INFORMATION GIVEN:
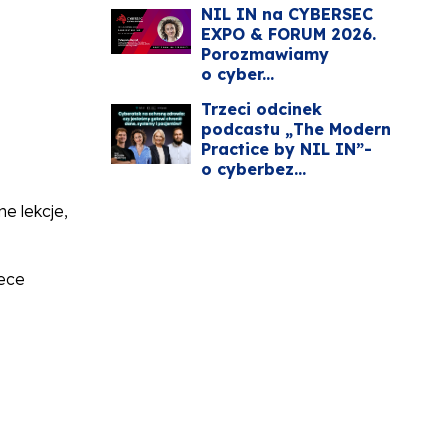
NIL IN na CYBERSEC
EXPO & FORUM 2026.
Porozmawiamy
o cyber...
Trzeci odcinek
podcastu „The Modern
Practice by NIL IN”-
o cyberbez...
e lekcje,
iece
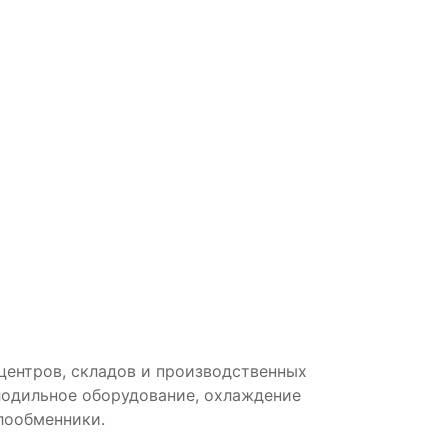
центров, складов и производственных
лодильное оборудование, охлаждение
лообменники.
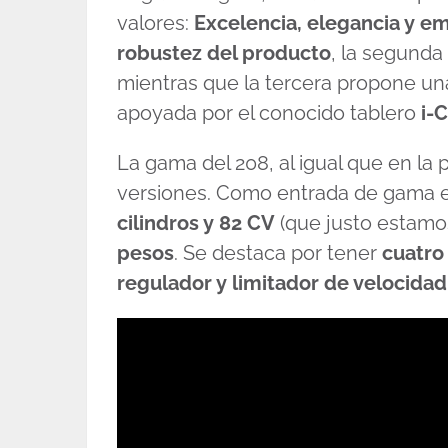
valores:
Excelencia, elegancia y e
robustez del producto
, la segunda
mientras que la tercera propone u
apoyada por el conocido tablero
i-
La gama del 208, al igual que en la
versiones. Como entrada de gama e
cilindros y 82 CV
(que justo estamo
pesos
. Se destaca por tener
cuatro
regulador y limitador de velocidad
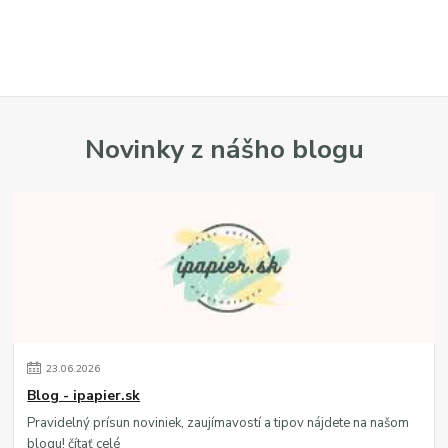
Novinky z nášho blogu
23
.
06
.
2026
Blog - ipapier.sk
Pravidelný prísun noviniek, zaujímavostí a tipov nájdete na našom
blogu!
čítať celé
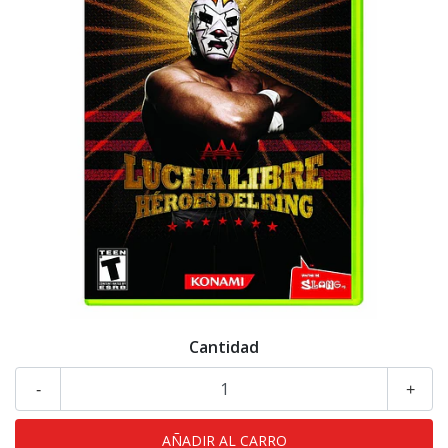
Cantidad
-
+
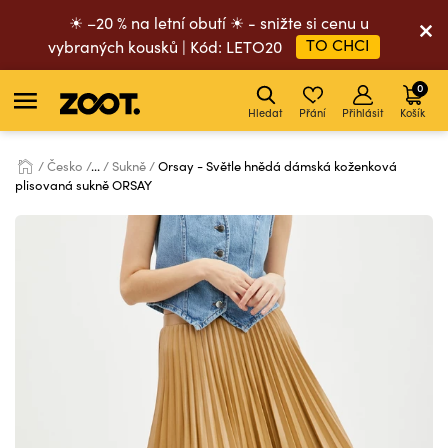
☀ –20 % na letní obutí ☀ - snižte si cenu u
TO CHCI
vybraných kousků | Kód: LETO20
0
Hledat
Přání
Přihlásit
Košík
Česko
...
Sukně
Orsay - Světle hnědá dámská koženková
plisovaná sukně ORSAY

TASK:
Each record above must be returned exactly as written, with its pictures omitted.

RESULT FOR THIS TASK:
NIL IN na CYBERSEC
EXPO & FORUM 2026.
Porozmawiamy
o cyber...
Trzeci odcinek
podcastu „The Modern
Practice by NIL IN”-
o cyberbez...
e lekcje,
iece
центров, складов и производственных
лодильное оборудование, охлаждение
лообменники.
valores:
Excelencia, elegancia y e
robustez del producto
, la segunda
mientras que la tercera propone u
apoyada por el conocido tablero
i-
La gama del 208, al igual que en la
versiones. Como entrada de gama e
cilindros y 82 CV
(que justo estamo
pesos
. Se destaca por tener
cuatro
regulador y limitador de velocidad
Novinky z nášho blogu
23
.
06
.
2026
Blog - ipapier.sk
Pravidelný prísun noviniek, zaujímavostí a tipov nájdete na našom
blogu!
čítať celé
Cantidad
-
+
☀ –20 % na letní obutí ☀ - snižte si cenu u
TO CHCI
vybraných kousků | Kód: LETO20
0
Hledat
Přání
Přihlásit
Košík
Česko
...
Sukně
Orsay - Světle hnědá dámská koženková
plisovaná sukně ORSAY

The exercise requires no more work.